Благодаря тому, что в семье все любили театр, Бенуа с детства приобщился к оперному, театральному, музыкальному и цирковому искусству, но в наибольшей степени на его воображение и на его «эстетический глаз» повлиял кукольный театр Петрушки, широко распространенный по всей России: «Уже издали слышится пронзительный визг, хохот и какие-то слова — все это, произносимое петрушечником через специальную машинку, которую он клал себе за щеку <…>. Быстро расставляются ситцевые пестрые ширмы, „музыкант“ кладет свою шарманку на складные козлы, гнусавые, жалобные звуки, производимые ею, настраивают на особый лад и разжигают любопытство. И вот появляется над ширмами крошечный и очень уродливый человечек. У него огромный нос, а на голове остроконечная шапка с красным верхом. Он необычайно подвижный и юркий, ручки у него крохотные, но он ими очень выразительно жестикулирует, свои же тоненькие ножки он ловко перекинул через борт ширмы. Сразу же Петрушка задирает шарманщика глупыми и дерзкими вопросами, на которые тот отвечает с полным равнодушием и даже унынием» (1, 284). После пролога разворачивается само действие, состоящее из сцен с шутками, игрой слов и комических интермедий. Когда «шарманщик играет веселый галоп, представление окончено» (1, 285).
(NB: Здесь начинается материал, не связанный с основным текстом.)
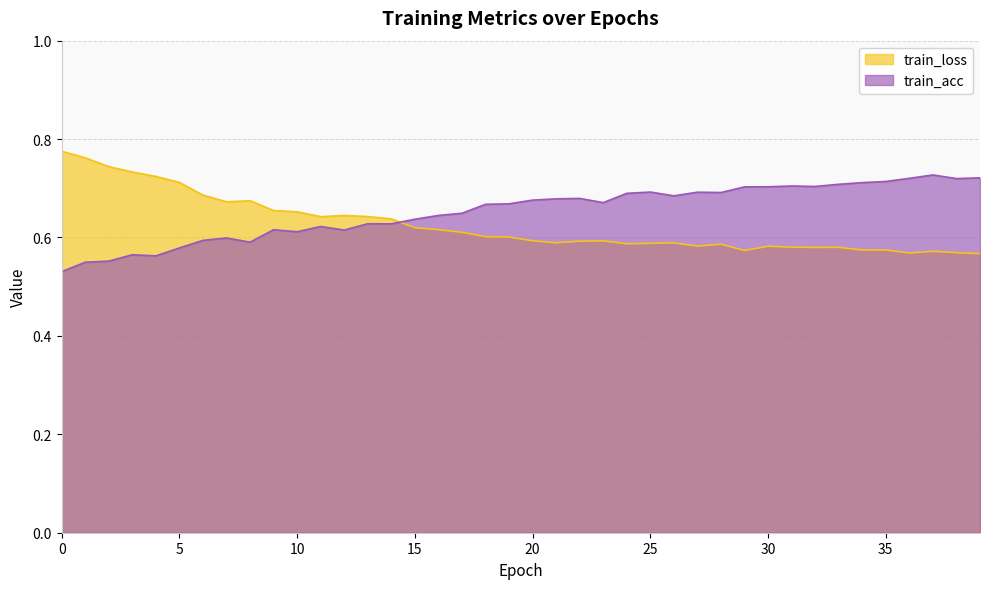

Is it true that train_acc equals 0.2 at 3?

False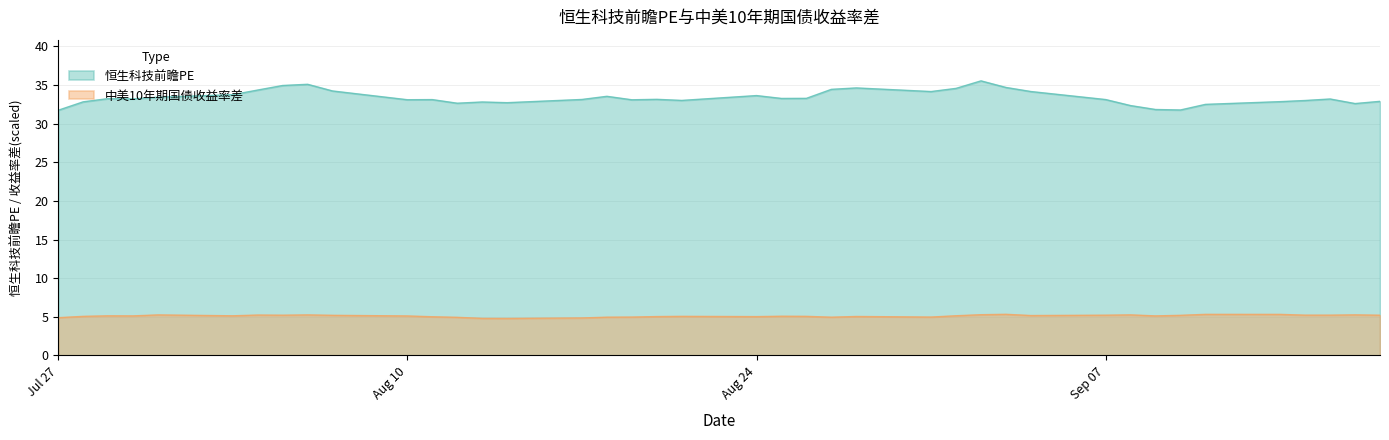

Which series has the widest spread of values?

恒生科技前瞻PE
Описание Бенуа чрезвычайно подробно, художник очарован театральной игрой марионетки и ее скрипучим голосом, который, напротив, так пугает Белого-рассказчика в «Котике Летаеве», когда он вспоминает о «кровавых кумачах» балагана и о «курьих криках» паяца Петрушки: «…грудогорбая, злая, пестрая, полосатая финтифлюшка-петрушка: в редкостях, в едкостях, в шустростях, в юркостях, востреньким, мертвеньким, дохленьким носиком, колпачишкой и щеткою в руке-раскоряке»[69].

В памяти Бенуа рядом с демократическим обликом Петрушки выступает и аристократический его облик; действительно, представление Петрушки было одним из самых любимых зрелищ на детских праздниках в барских домах: «В элегантных барских квартирах спектакль Петрушки устраивался обыкновенно в дверях гостиной, почти всегда увешанных пышными драпировками, и это придавало представлению несравненно более парадный и театральный характер. Да и приглашался для этого спектакля не простой, грязный петрушечник с улицы, а „салонный“, чуть ли не во фрак одетый. Ширмы у него были шелковые с бархатным бортиком и золотой бахромой, а сам шарманщик был гладко выбрит и чисто одет. Инструмент у него был новый с более мягким, менее визгливым звуком и без тех досадных заиканий, которые получались вследствие изношенности валика. Самые куклы были одеты в атлас и в блестящую мишуру. Особенно эффектны были арапы, не облезлые и разбитые, а свежепокрашенные, черные-пречерные. На голове у них торчал пучок страусовых перьев, палка же перевита серебряным позументом. До слез смеялась аудитория на этих спектаклях, веселым задором сияли лица прелестных девочек в розовых открытых платьицах с цветными бантами в распущенных волосах!» (1, 286).

Культу театра и театрального зрелища Бенуа посвящает бесчисленные страницы «Воспоминаний», в которых в замедленном темпе воссоздает атмосферу народного площадного искусства и детальную хронику любимых представлений. В повествовании эти картины оживают в линиях и красках его графических серий о старом Петербурге, в изящной тонкости его акварелей, изображающих Францию времен Людовика XIV, и в пленительной манере его постановок.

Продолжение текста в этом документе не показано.